International recycling company TerraCycle has been in operation for over 20 years and in 20 countries and focuses on developing “first-of-their-kind processes for recycling complex waste streams, like beauty products, that are not typically recyclable through curbside services,” said Pazakis. The company can “recycle the hard-to-recycle because we work with brands, retailers, and other stakeholders who fund the recycling process,” and “has worked with many brands and retailers on beauty and personal care recycling programs across North America, including Nordstrom, Holt Renfrew, L’Oreal, Gillette, Herbal Essences, and Schwarzkopf,” she added.

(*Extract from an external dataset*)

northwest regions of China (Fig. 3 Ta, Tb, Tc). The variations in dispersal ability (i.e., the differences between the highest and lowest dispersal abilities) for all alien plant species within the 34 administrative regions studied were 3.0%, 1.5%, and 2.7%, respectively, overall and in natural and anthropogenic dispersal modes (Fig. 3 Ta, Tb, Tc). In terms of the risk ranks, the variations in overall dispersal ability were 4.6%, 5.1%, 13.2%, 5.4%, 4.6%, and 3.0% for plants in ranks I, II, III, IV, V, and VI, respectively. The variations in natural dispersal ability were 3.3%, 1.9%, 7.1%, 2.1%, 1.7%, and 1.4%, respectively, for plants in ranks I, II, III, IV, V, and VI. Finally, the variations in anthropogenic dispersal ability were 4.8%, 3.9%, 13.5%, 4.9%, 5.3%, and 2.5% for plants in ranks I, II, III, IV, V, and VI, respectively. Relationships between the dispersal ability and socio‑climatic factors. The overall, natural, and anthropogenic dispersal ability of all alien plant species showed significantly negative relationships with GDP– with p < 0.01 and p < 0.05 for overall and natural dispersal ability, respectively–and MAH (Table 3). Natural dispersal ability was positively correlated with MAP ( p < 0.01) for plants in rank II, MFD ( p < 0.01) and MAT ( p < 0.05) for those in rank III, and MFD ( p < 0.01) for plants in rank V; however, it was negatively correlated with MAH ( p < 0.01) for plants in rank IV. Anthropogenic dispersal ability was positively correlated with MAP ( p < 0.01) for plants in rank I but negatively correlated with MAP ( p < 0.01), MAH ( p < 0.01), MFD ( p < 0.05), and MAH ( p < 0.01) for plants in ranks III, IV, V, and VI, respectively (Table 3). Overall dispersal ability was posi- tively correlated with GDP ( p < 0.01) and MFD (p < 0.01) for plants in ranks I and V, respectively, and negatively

The need for the partnership between SDM and TerraCycle arose because “most cosmetics packaging is not accepted in municipal/curbside recycling programs due to its small size–and because it’s frequently made of complex materials including various types of plastics, metals, and glass,” Pazakis explained, and “the products and packaging must then be shredded, cleaned, and separated by material type to be recycled.”

To address these issues, SDM “developed a partnership with TerraCycle to offer consumers a convenient recycling solution for empty Quo Beauty cosmetics, so that these materials can be recycled into new products and kept out of landfills and incinerators,” she said.

How it works

Pazakis advised that to take advantage of the new free recycling program, “consumers can create a TerraCycle account and sign up for the program” on TerraCycle’s website. Then, customers “can reuse any box to collect their empty Quo Beauty cosmetic packages; once the box is full, consumers can sign in to their TerraCycle account to download a prepaid shipping label and use the label to send their empty packages to TerraCycle to be recycled,” she explained.

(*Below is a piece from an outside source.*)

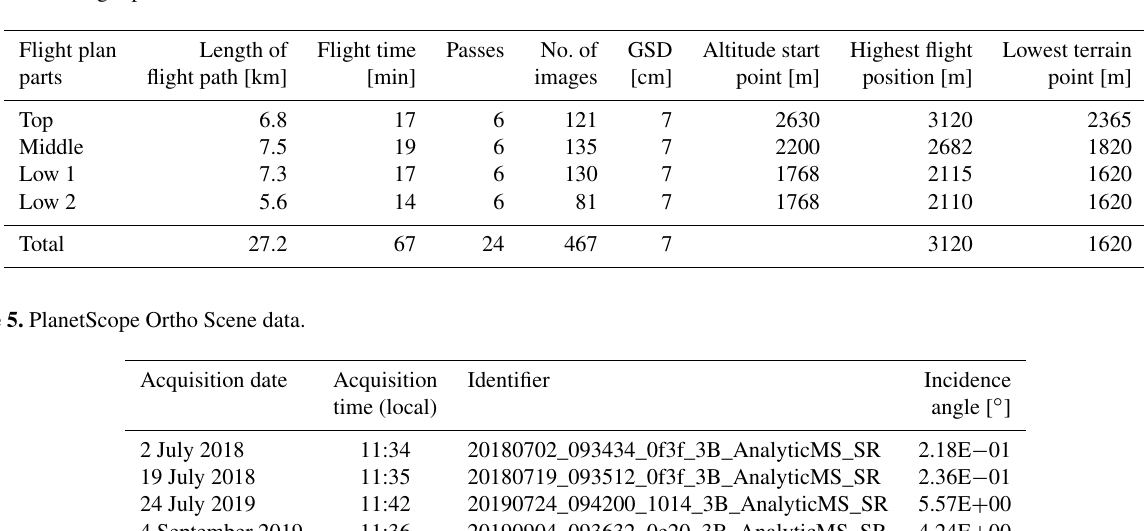
Table 4. UAS flight plans.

After SDM customers have successfully shipped their empty Quo Beauty cosmetics, the “components are shredded, cleaned, and separated by material type,” she continued, and “they are then recycled into raw materials that manufacturers use to make new products.” As a further incentive for SDM customers to take advantage of the free program, she added, one dollar “will be donated to the Shoppers Foundation for Women’s Health for every pound of cosmetic packaging recycled through the program.”

Future plans

By teaming up with TerraCycle, SDM has not only provided customers with a convenient means of recycling but also demonstrated its commitment to reducing waste and promoting circular economy principles. As the program launched only recently, “we look forward to receiving consumer feedback and working with SDM to drive the future of the program,” Pazakis concluded.
As the initiative gains momentum, SDM hopes to set a standard for other brands and retailers across Canada and North America to follow suit and ultimately contribute to a greener, more sustainable future for the beauty industry and beyond.